==== Records to process ====

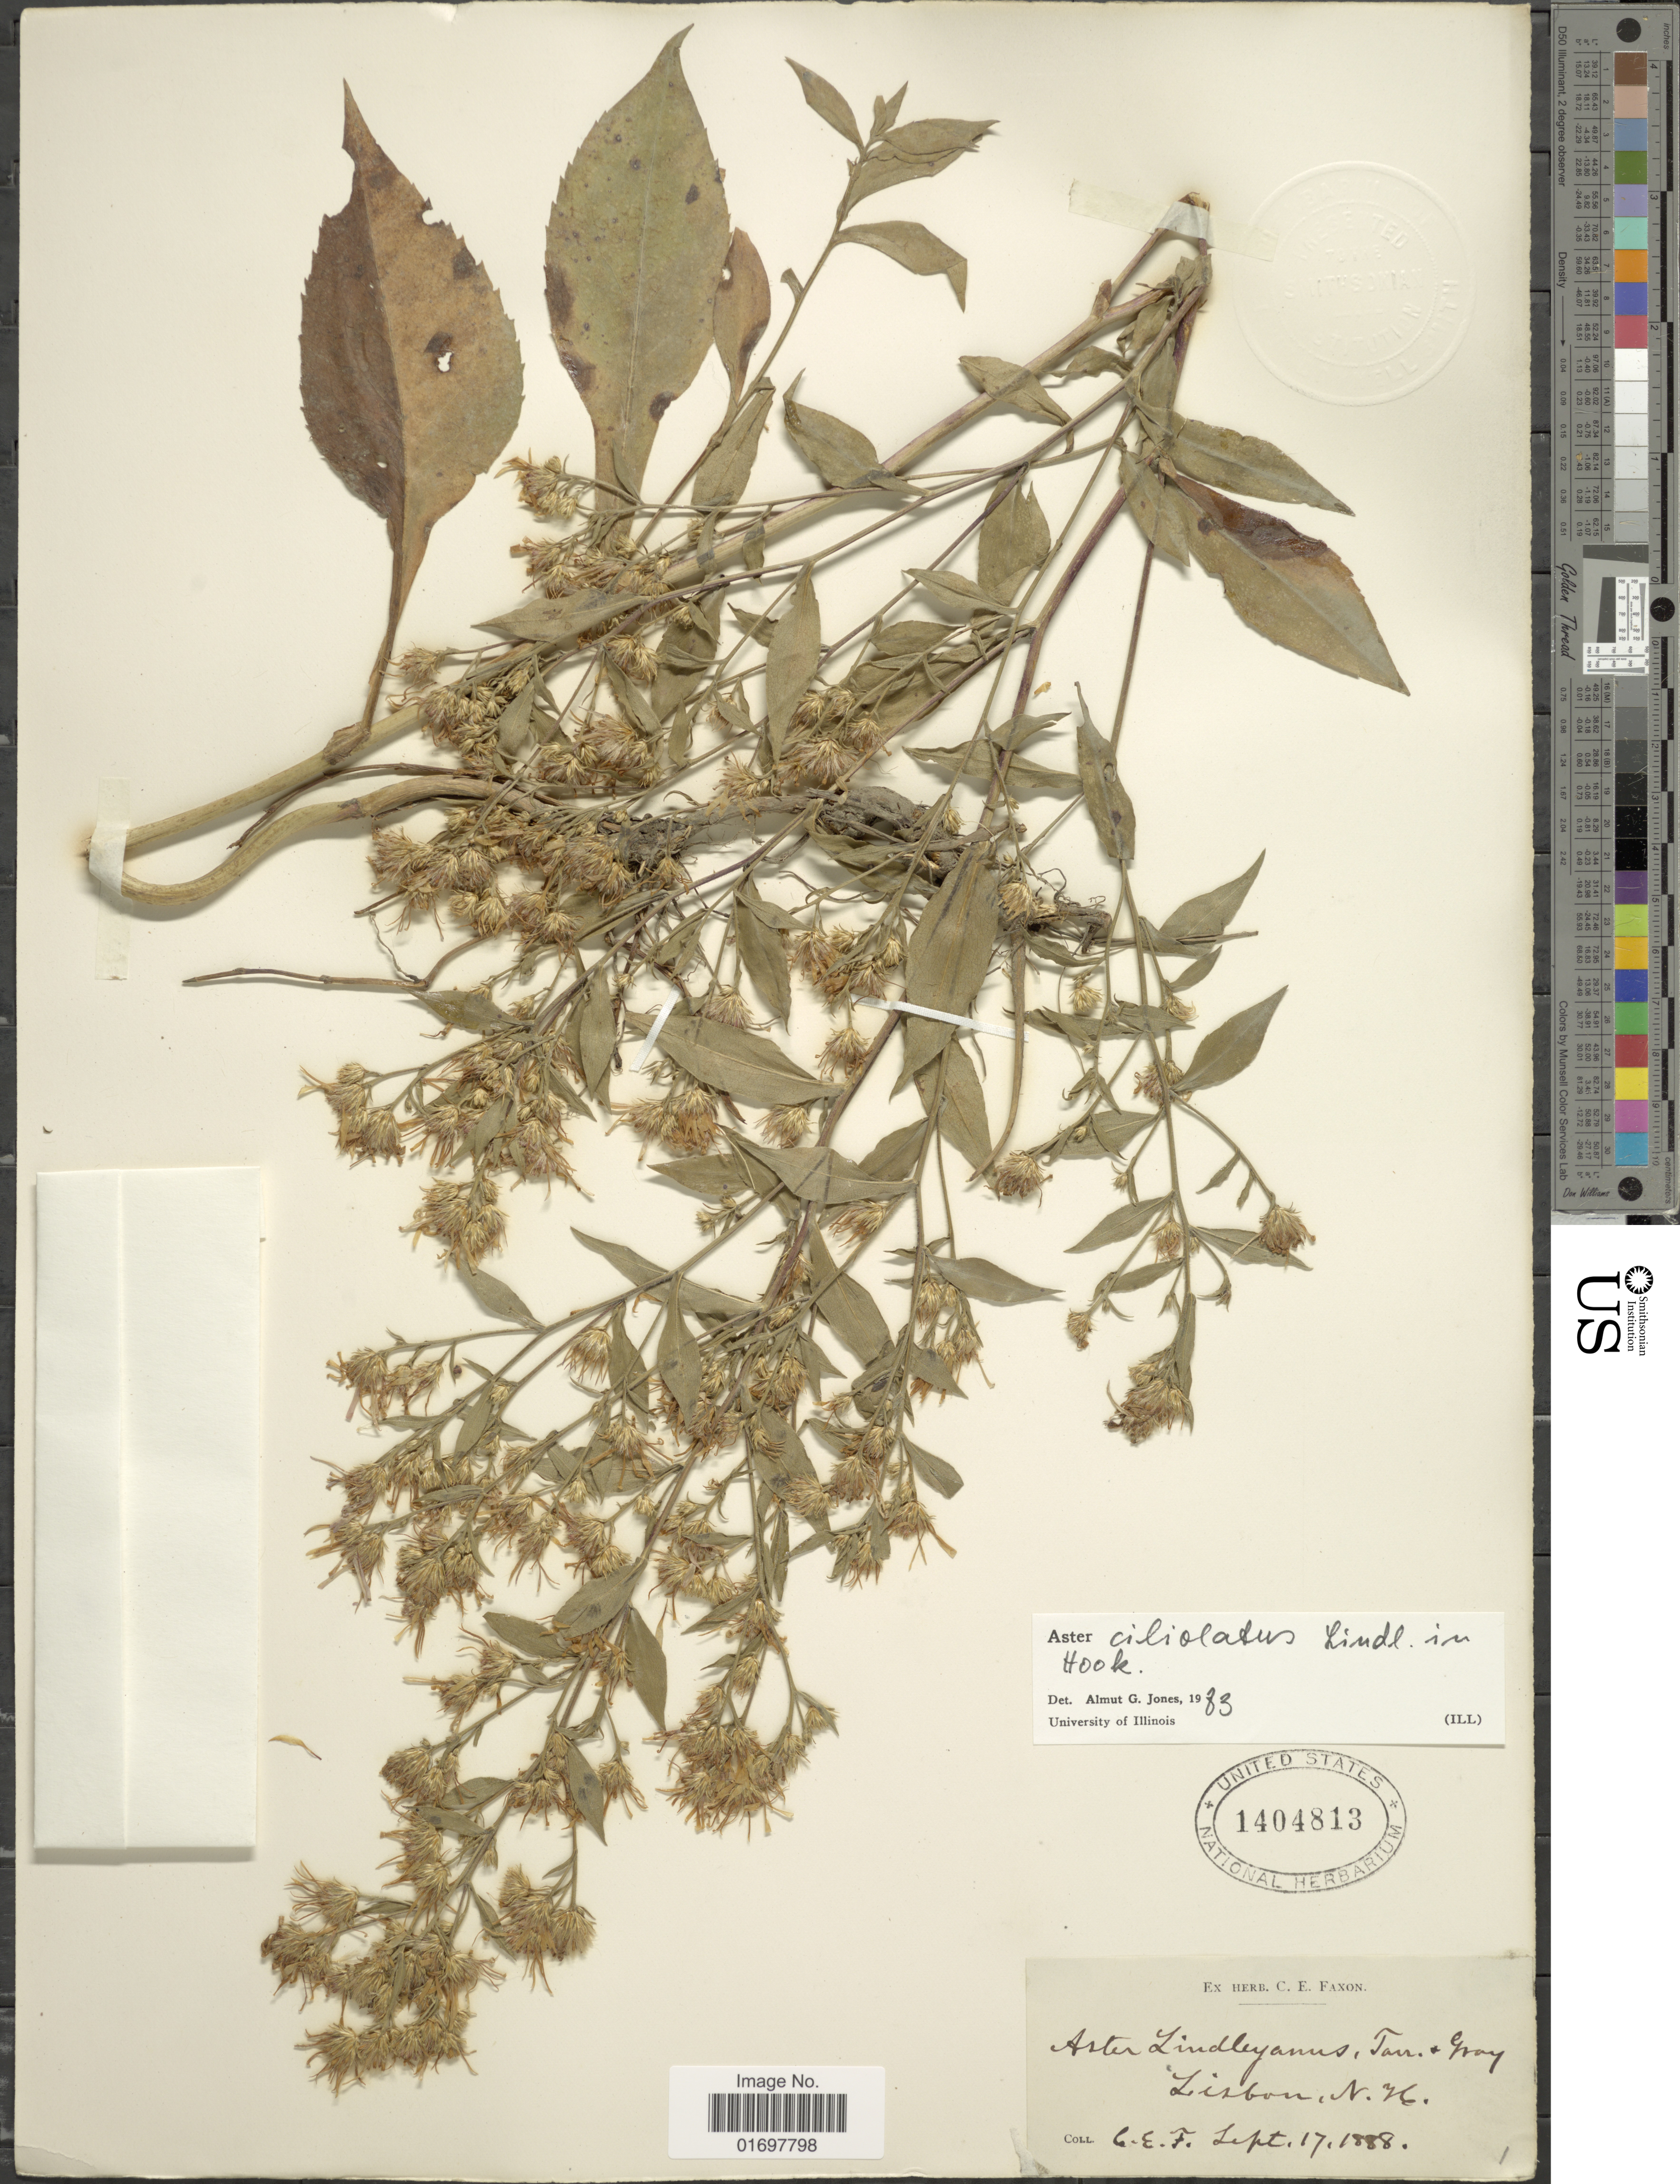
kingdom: Plantae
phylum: Tracheophyta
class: Magnoliopsida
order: Asterales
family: Asteraceae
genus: Symphyotrichum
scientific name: Symphyotrichum ciliolatum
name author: (Lindl.) Á. Löve & D. Löve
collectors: C. Faxon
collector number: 1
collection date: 1888-09-17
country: United States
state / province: New Hampshire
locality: Lisbon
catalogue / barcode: US 1404813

====

## Set problem
Reproduce word for word every line of the records from the one containing "phylum: Tracheophyta" through the final line, including both.

## Response to the exercise
phylum: Tracheophyta
class: Magnoliopsida
order: Asterales
family: Asteraceae
genus: Symphyotrichum
scientific name: Symphyotrichum ciliolatum
name author: (Lindl.) Á. Löve & D. Löve
collectors: C. Faxon
collector number: 1
collection date: 1888-09-17
country: United States
state / province: New Hampshire
locality: Lisbon
catalogue / barcode: US 1404813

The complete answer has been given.